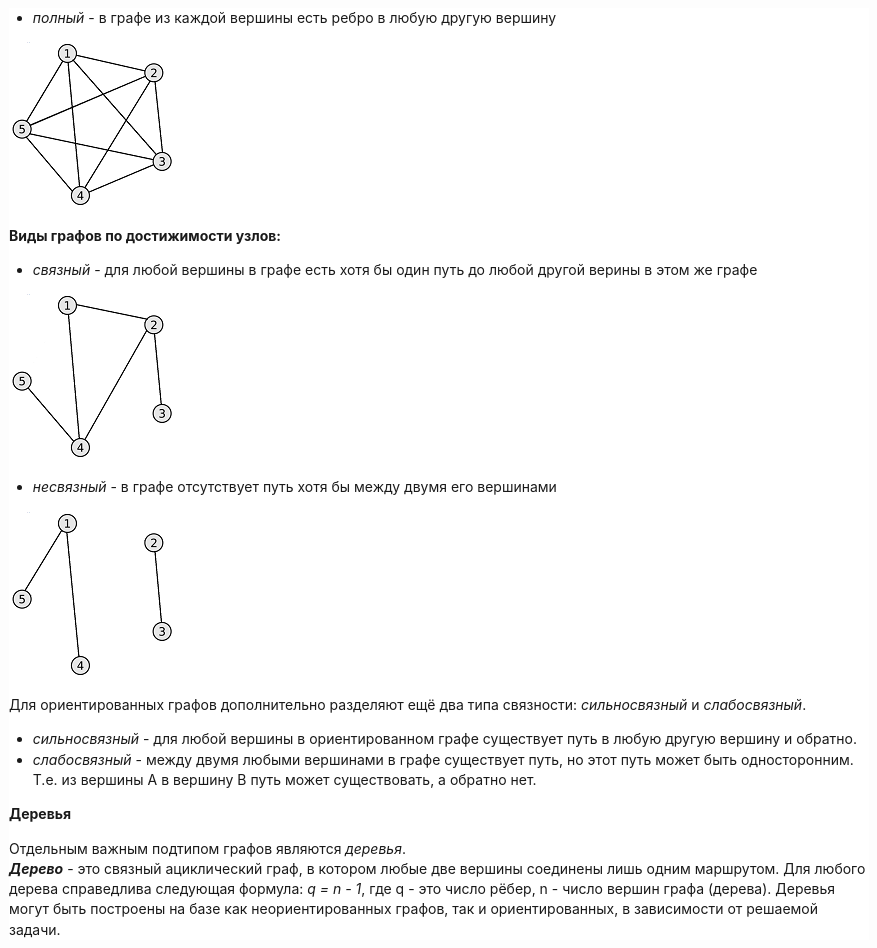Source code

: * *полный* - в графе из каждой вершины есть ребро в любую другую вершину

![full-graph](misc/images/6.png)


**Виды графов по достижимости узлов:**
* *связный* - для любой вершины в графе есть хотя бы один путь до любой другой верины в этом же графе

![linked-graph](misc/images/7.png)

* *несвязный* - в графе отсутствует путь хотя бы между двумя его вершинами

![not-linked-graph](misc/images/8.png)

Для ориентированных графов дополнительно разделяют ещё два типа связности: *сильносвязный* и *слабосвязный*.
* *сильносвязный* - для любой вершины в ориентированном графе существует путь в любую другую вершину и обратно.
* *слабосвязный* - между двумя любыми вершинами в графе существует путь, но этот путь может быть односторонним. Т.е. из вершины А в вершину B путь может существовать, а обратно нет.

**Деревья**

Отдельным важным подтипом графов являются *деревья*. \
***Дерево*** - это связный ациклический граф, в котором любые две вершины соединены лишь одним маршрутом. Для любого дерева справедлива следующая формула: *q = n - 1*, где q - это число рёбер, n - число вершин графа (дерева). Деревья могут быть построены на базе как неориентированных графов, так и ориентированных, в зависимости от решаемой задачи.
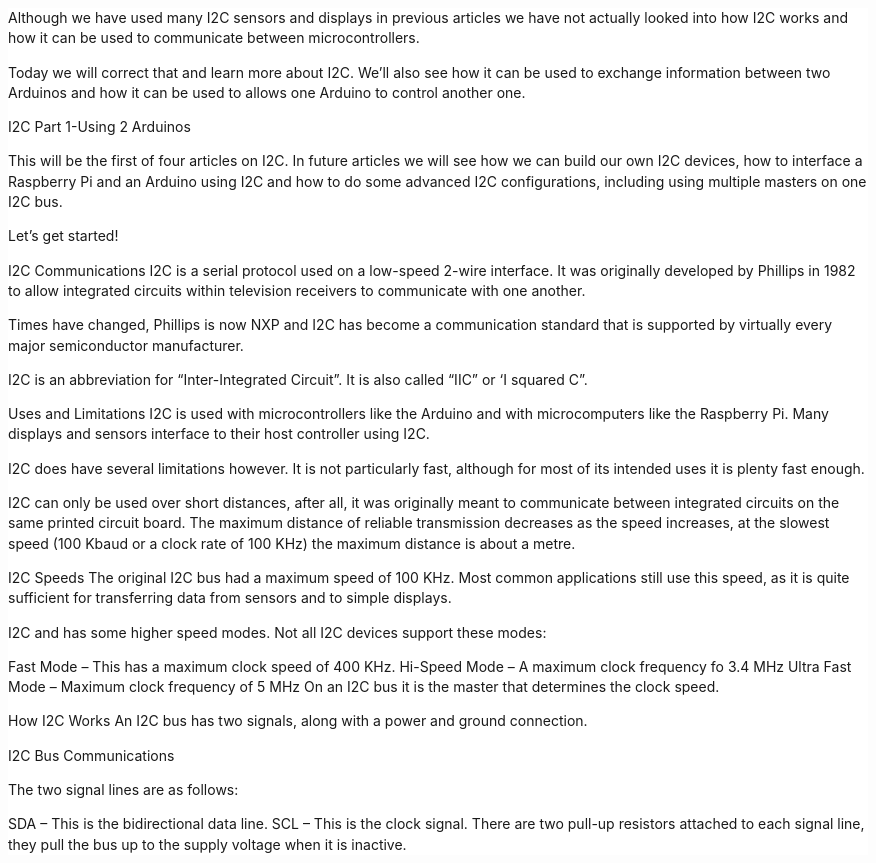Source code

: 
Although we have used many I2C sensors and displays in previous articles we have not actually looked into how I2C works and how it can be used to communicate between microcontrollers.

Today we will correct that and learn more about I2C. We’ll also see how it can be used to exchange information between two Arduinos and how it can be used to allows one Arduino to control another one.

I2C Part 1-Using 2 Arduinos

This will be the first of four articles on I2C. In future articles we will see how we can build our own I2C devices, how to interface a Raspberry Pi and an Arduino using I2C and how to do some advanced I2C configurations, including using multiple masters on one I2C bus.

Let’s get started!

I2C Communications
I2C is a serial protocol used on a low-speed 2-wire interface. It was originally developed by Phillips in 1982 to allow integrated circuits within television receivers to communicate with one another.

Times have changed, Phillips is now NXP and I2C has become a communication standard that is supported by virtually every major semiconductor manufacturer.

I2C is an abbreviation for “Inter-Integrated Circuit”. It is also called “IIC” or ‘I squared C”.

Uses and Limitations
I2C is used with microcontrollers like the Arduino and with microcomputers like the Raspberry Pi. Many displays and sensors interface to their host controller using I2C.

I2C does have several limitations however. It is not particularly fast, although for most of its intended uses it is plenty fast enough.

I2C can only be used over short distances, after all, it was originally meant to communicate between integrated circuits on the same printed circuit board. The maximum distance of reliable transmission decreases as the speed increases, at the slowest speed (100 Kbaud or a clock rate of 100 KHz) the maximum distance is about a metre.

I2C Speeds
The original I2C bus had a maximum speed of 100 KHz. Most common applications still use this speed, as it is quite sufficient for transferring data from sensors and to simple displays.

I2C and has some higher speed modes. Not all I2C devices support these modes:

Fast Mode – This has a maximum clock speed of 400 KHz.
Hi-Speed Mode – A maximum clock frequency fo 3.4 MHz
Ultra Fast Mode – Maximum clock frequency of 5 MHz
On an I2C bus it is the master that determines the clock speed.

How I2C Works
An I2C bus has two signals, along with a power and ground connection.

I2C Bus Communications

The two signal lines are as follows:

SDA – This is the bidirectional data line.
SCL – This is the clock signal.
There are two pull-up resistors attached to each signal line, they pull the bus up to the supply voltage when it is inactive.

Description of the task
Could every line above be set down exactly, with the pictures omitted?

Worked solution
Source code

: * *полный* - в графе из каждой вершины есть ребро в любую другую вершину

![full-graph](misc/images/6.png)


**Виды графов по достижимости узлов:**
* *связный* - для любой вершины в графе есть хотя бы один путь до любой другой верины в этом же графе

![linked-graph](misc/images/7.png)

* *несвязный* - в графе отсутствует путь хотя бы между двумя его вершинами

![not-linked-graph](misc/images/8.png)

Для ориентированных графов дополнительно разделяют ещё два типа связности: *сильносвязный* и *слабосвязный*.
* *сильносвязный* - для любой вершины в ориентированном графе существует путь в любую другую вершину и обратно.
* *слабосвязный* - между двумя любыми вершинами в графе существует путь, но этот путь может быть односторонним. Т.е. из вершины А в вершину B путь может существовать, а обратно нет.

**Деревья**

Отдельным важным подтипом графов являются *деревья*. \
***Дерево*** - это связный ациклический граф, в котором любые две вершины соединены лишь одним маршрутом. Для любого дерева справедлива следующая формула: *q = n - 1*, где q - это число рёбер, n - число вершин графа (дерева). Деревья могут быть построены на базе как неориентированных графов, так и ориентированных, в зависимости от решаемой задачи.
Source code

: 
Although we have used many I2C sensors and displays in previous articles we have not actually looked into how I2C works and how it can be used to communicate between microcontrollers.

Today we will correct that and learn more about I2C. We’ll also see how it can be used to exchange information between two Arduinos and how it can be used to allows one Arduino to control another one.

I2C Part 1-Using 2 Arduinos

This will be the first of four articles on I2C. In future articles we will see how we can build our own I2C devices, how to interface a Raspberry Pi and an Arduino using I2C and how to do some advanced I2C configurations, including using multiple masters on one I2C bus.

Let’s get started!

I2C Communications
I2C is a serial protocol used on a low-speed 2-wire interface. It was originally developed by Phillips in 1982 to allow integrated circuits within television receivers to communicate with one another.

Times have changed, Phillips is now NXP and I2C has become a communication standard that is supported by virtually every major semiconductor manufacturer.

I2C is an abbreviation for “Inter-Integrated Circuit”. It is also called “IIC” or ‘I squared C”.

Uses and Limitations
I2C is used with microcontrollers like the Arduino and with microcomputers like the Raspberry Pi. Many displays and sensors interface to their host controller using I2C.

I2C does have several limitations however. It is not particularly fast, although for most of its intended uses it is plenty fast enough.

I2C can only be used over short distances, after all, it was originally meant to communicate between integrated circuits on the same printed circuit board. The maximum distance of reliable transmission decreases as the speed increases, at the slowest speed (100 Kbaud or a clock rate of 100 KHz) the maximum distance is about a metre.

I2C Speeds
The original I2C bus had a maximum speed of 100 KHz. Most common applications still use this speed, as it is quite sufficient for transferring data from sensors and to simple displays.

I2C and has some higher speed modes. Not all I2C devices support these modes:

Fast Mode – This has a maximum clock speed of 400 KHz.
Hi-Speed Mode – A maximum clock frequency fo 3.4 MHz
Ultra Fast Mode – Maximum clock frequency of 5 MHz
On an I2C bus it is the master that determines the clock speed.

How I2C Works
An I2C bus has two signals, along with a power and ground connection.

I2C Bus Communications

The two signal lines are as follows:

SDA – This is the bidirectional data line.
SCL – This is the clock signal.
There are two pull-up resistors attached to each signal line, they pull the bus up to the supply voltage when it is inactive.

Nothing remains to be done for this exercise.